# [Records for processing]
# # #

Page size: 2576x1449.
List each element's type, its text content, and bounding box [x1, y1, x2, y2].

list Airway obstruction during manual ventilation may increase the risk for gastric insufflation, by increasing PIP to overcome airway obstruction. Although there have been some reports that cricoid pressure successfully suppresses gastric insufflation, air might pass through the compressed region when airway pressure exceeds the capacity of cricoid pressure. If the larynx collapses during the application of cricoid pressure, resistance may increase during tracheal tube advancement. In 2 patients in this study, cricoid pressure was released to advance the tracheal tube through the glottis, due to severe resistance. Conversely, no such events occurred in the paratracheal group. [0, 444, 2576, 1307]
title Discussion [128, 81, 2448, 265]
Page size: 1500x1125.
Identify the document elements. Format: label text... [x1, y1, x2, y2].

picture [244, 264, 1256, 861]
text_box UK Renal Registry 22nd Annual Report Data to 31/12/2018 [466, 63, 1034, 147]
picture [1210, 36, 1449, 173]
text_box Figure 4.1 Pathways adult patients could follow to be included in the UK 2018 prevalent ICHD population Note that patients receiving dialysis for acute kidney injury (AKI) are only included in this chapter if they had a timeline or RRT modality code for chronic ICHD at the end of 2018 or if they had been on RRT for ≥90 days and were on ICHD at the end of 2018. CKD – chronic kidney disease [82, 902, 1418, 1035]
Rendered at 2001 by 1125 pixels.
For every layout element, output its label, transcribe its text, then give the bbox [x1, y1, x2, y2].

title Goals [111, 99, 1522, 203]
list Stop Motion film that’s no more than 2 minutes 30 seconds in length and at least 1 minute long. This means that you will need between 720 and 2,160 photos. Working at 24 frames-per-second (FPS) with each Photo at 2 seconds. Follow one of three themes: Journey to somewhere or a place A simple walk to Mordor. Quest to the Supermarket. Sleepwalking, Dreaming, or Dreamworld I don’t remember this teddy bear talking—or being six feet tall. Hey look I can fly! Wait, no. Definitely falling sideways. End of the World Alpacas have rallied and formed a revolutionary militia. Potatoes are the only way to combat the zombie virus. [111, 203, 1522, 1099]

# # #

# [Your objective]
A complete answer gives every line of the records holding "Page".

# [Task answer]
Page size: 2576x1449.
Page size: 1500x1125.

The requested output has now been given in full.